Polski kontyngent w Afganistanie większy o 300 żołnierzy
W trzeciej zmianie polski kontyngent wojskowy w Afganistanie zwiększy się o blisko 300 osób obsługujących śmigłowce i regionalny zespół odbudowy - dowiedziała się Polska Agencja Prasowa ze źródeł zbliżonych do dowództwa sojuszniczych sił NATO, któremu podlegają operacje wojskowe, w tym ISAF.
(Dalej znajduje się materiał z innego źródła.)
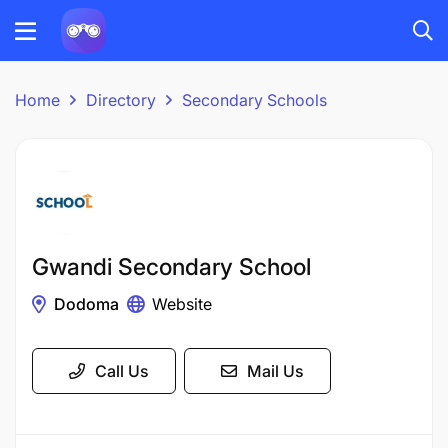
Home
Directory
Secondary Schools
Gwandi Secondary School
Dodoma
Website
Call Us
Mail Us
29.11.2007 | aktual.: 29.11.2007 19:35
W III zmianie PKW, która zacznie działać w Afganistanie wiosną 2008 roku, dodatkowo 180 żołnierzy będzie obsługiwać śmigłowce - cztery transportowe Mi-17 i cztery bojowe Mi-24. Stu ludzi stanie się obsadą prowadzonego przez Polskę regionalnego zespołu odbudowy Provincial Reconstruction Team (PRT). Śmigłowce są obecnie przygotowywane do lotów w rozrzedzonym górskim powietrzu.
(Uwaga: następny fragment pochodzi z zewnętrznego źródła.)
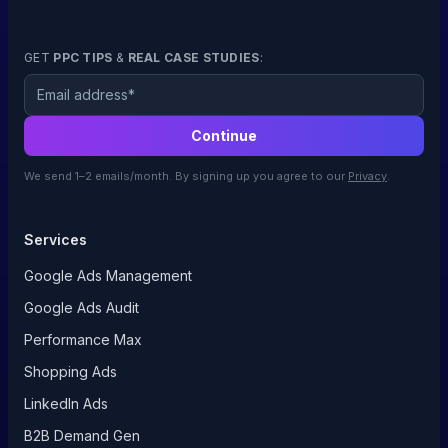
GET
PPC TIPS
&
REAL CASE STUDIES
:
Email
Continue
We send 1–2 emails/month. By signing up you agree to our
Privacy
.
Services
Google Ads Management
Google Ads Audit
Performance Max
Shopping Ads
LinkedIn Ads
B2B Demand Gen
Helikoptery, które mają być gotowe do eksploatacji na początku trzeciej zmiany polskiego kontyngentu, mają w pewnym stopniu uniezależnić polskie wojsko od amerykańskiego transportu. Wysłanie własnych śmigłowców do Afganistanu zapowiedział jeszcze Radosław Sikorski, gdy był ministrem obrony.
W Afganistanie działa obecnie blisko 38 PRT. Są to zespoły cywilów i wojskowych, a do ich zadań należy pomoc w zapewnieniu bezpieczeństwa i odbudowie infrastruktury. Dotychczas Polacy w Afganistanie nie kierują żadnym z takich zespołów, polski pododdział w Mazar-e-Sharif ochrania PRT kierowany przez Szwedów.
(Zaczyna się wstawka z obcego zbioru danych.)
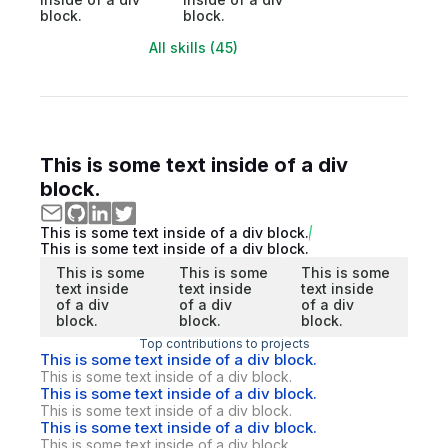
block.
block.
All skills (45)
This is some text inside of a div
block.
This is some text inside of a div block.
This is some text inside of a div block.
This is some
This is some
This is some
text inside
text inside
text inside
of a div
of a div
of a div
block.
block.
block.
Top contributions to projects
This is some text inside of a div block.
This is some text inside of a div block.
This is some text inside of a div block.
This is some text inside of a div block.
This is some text inside of a div block.
This is some text inside of a div block.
Pod koniec października misję w ramach ISAF oficjalnie przejęła druga półroczna zmiana polskiego kontyngentu. Liczy on do 1200 ludzi. Ich zadania to zapewnienie bezpieczeństwa, szkolenie afgańskich żołnierzy i policjantów, ochrona projektów odbudowy. Polskie wojska stacjonują w Kabulu, Bagram, Mazar-i-Szarif, prowincjach Ghazni i Paktika oraz w Kandaharze.